(Problem requirements) Your output must consist of the records printed verbatim, with the pictures excluded.

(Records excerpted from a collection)
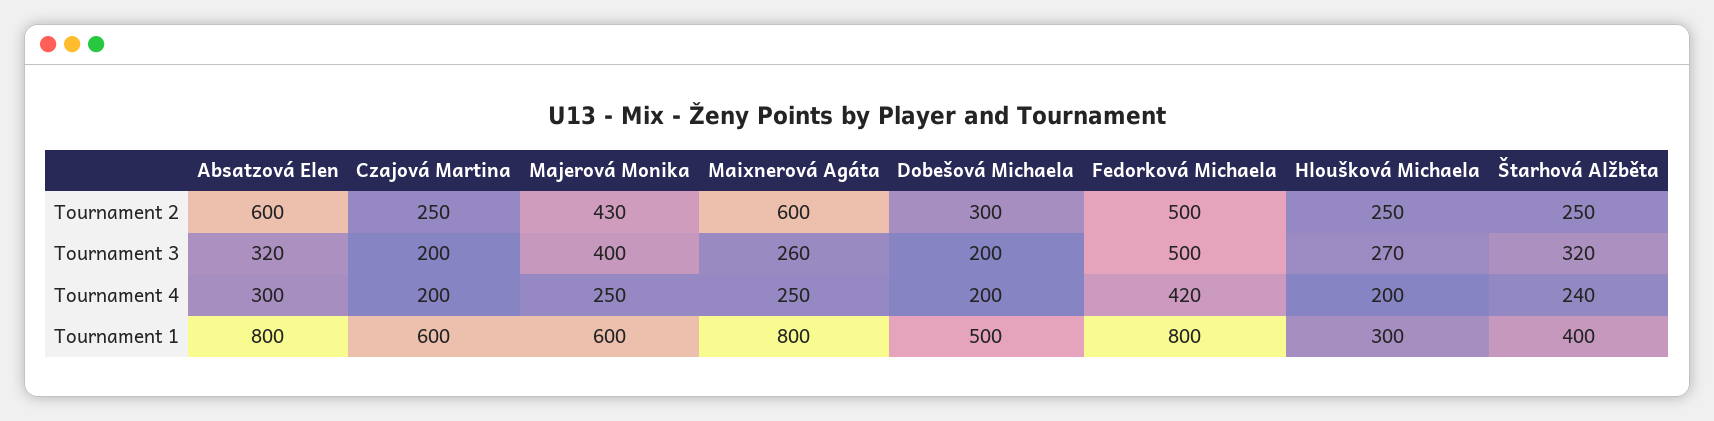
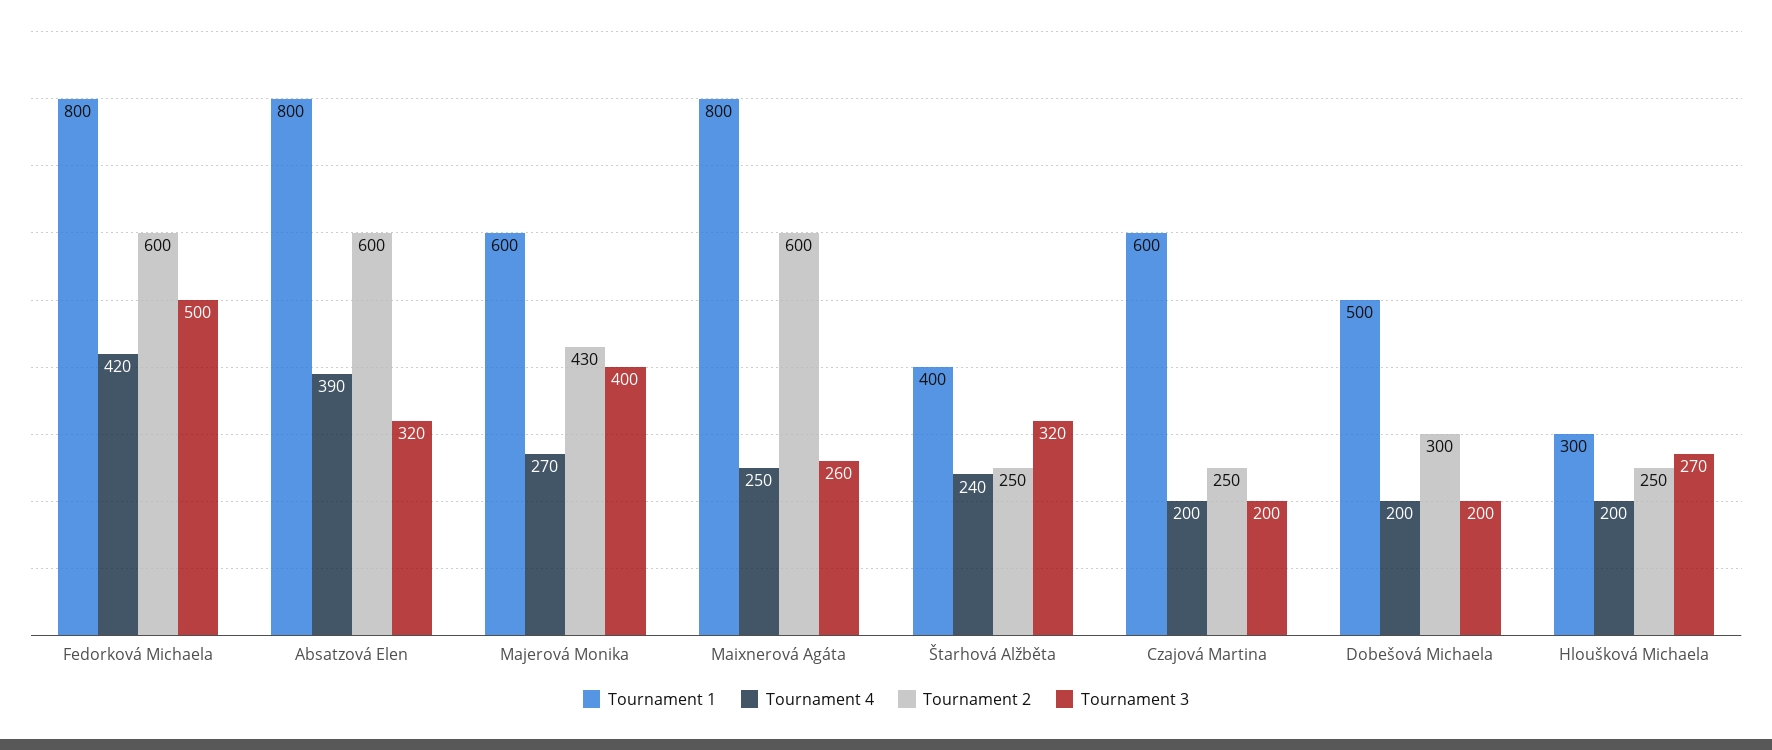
  {
    "Tournament 2": {
      "Absatzová Elen": 600,
      "Czajová Martina": 250,
      "Majerová Monika": 430,
      "Maixnerová Agáta": 600,
      "Dobešová Michaela": 300,
-     "Fedorková Michaela": 500,
+     "Fedorková Michaela": 600,
      "Hloušková Michaela": 250,
      "Štarhová Alžběta": 250
    },
    "Tournament 3": {
      "Absatzová Elen": 320,
      "Czajová Martina": 200,
      "Majerová Monika": 400,
      "Maixnerová Agáta": 260,
      "Dobešová Michaela": 200,
      "Fedorková Michaela": 500,
      "Hloušková Michaela": 270,
      "Štarhová Alžběta": 320
    },
    "Tournament 4": {
-     "Absatzová Elen": 300,
+     "Absatzová Elen": 390,
      "Czajová Martina": 200,
-     "Majerová Monika": 250,
+     "Majerová Monika": 270,
      "Maixnerová Agáta": 250,
      "Dobešová Michaela": 200,
      "Fedorková Michaela": 420,
      "Hloušková Michaela": 200,
      "Štarhová Alžběta": 240
    },
    "Tournament 1": {
      "Absatzová Elen": 800,
      "Czajová Martina": 600,
      "Majerová Monika": 600,
      "Maixnerová Agáta": 800,
      "Dobešová Michaela": 500,
      "Fedorková Michaela": 800,
      "Hloušková Michaela": 300,
      "Štarhová Alžběta": 400
    }
  }

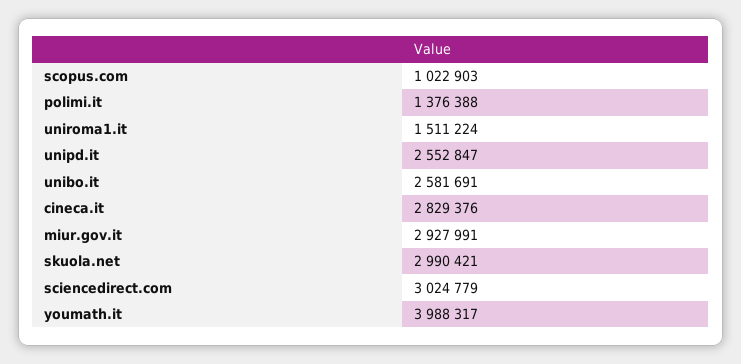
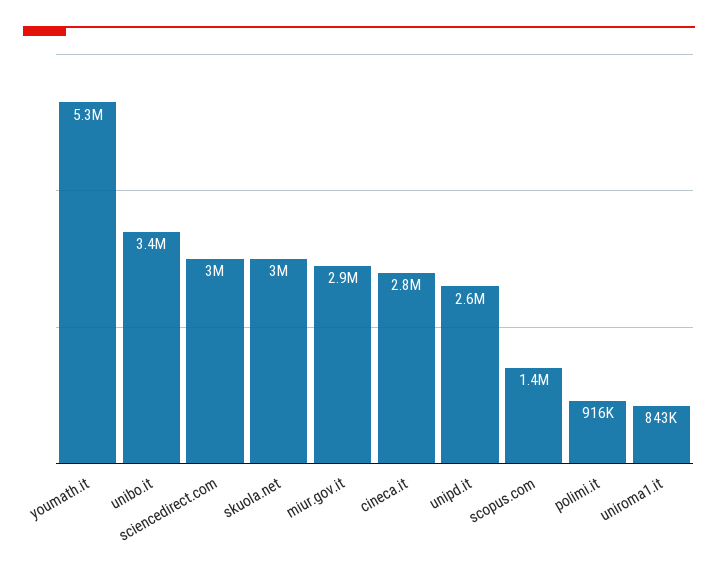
  {
-   "scopus.com": 1022903,
+   "scopus.com": 1400000,
-   "polimi.it": 1376388,
+   "polimi.it": 916000,
-   "uniroma1.it": 1511224,
+   "uniroma1.it": 843000,
    "unipd.it": 2552847,
-   "unibo.it": 2581691,
+   "unibo.it": 3400000,
    "cineca.it": 2829376,
    "miur.gov.it": 2927991,
    "skuola.net": 2990421,
    "sciencedirect.com": 3024779,
-   "youmath.it": 3988317
+   "youmath.it": 5300000
  }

(Response area)
  {
    "Tournament 2": {
      "Absatzová Elen": 600,
      "Czajová Martina": 250,
      "Majerová Monika": 430,
      "Maixnerová Agáta": 600,
      "Dobešová Michaela": 300,
-     "Fedorková Michaela": 500,
+     "Fedorková Michaela": 600,
      "Hloušková Michaela": 250,
      "Štarhová Alžběta": 250
    },
    "Tournament 3": {
      "Absatzová Elen": 320,
      "Czajová Martina": 200,
      "Majerová Monika": 400,
      "Maixnerová Agáta": 260,
      "Dobešová Michaela": 200,
      "Fedorková Michaela": 500,
      "Hloušková Michaela": 270,
      "Štarhová Alžběta": 320
    },
    "Tournament 4": {
-     "Absatzová Elen": 300,
+     "Absatzová Elen": 390,
      "Czajová Martina": 200,
-     "Majerová Monika": 250,
+     "Majerová Monika": 270,
      "Maixnerová Agáta": 250,
      "Dobešová Michaela": 200,
      "Fedorková Michaela": 420,
      "Hloušková Michaela": 200,
      "Štarhová Alžběta": 240
    },
    "Tournament 1": {
      "Absatzová Elen": 800,
      "Czajová Martina": 600,
      "Majerová Monika": 600,
      "Maixnerová Agáta": 800,
      "Dobešová Michaela": 500,
      "Fedorková Michaela": 800,
      "Hloušková Michaela": 300,
      "Štarhová Alžběta": 400
    }
  }

  {
-   "scopus.com": 1022903,
+   "scopus.com": 1400000,
-   "polimi.it": 1376388,
+   "polimi.it": 916000,
-   "uniroma1.it": 1511224,
+   "uniroma1.it": 843000,
    "unipd.it": 2552847,
-   "unibo.it": 2581691,
+   "unibo.it": 3400000,
    "cineca.it": 2829376,
    "miur.gov.it": 2927991,
    "skuola.net": 2990421,
    "sciencedirect.com": 3024779,
-   "youmath.it": 3988317
+   "youmath.it": 5300000
  }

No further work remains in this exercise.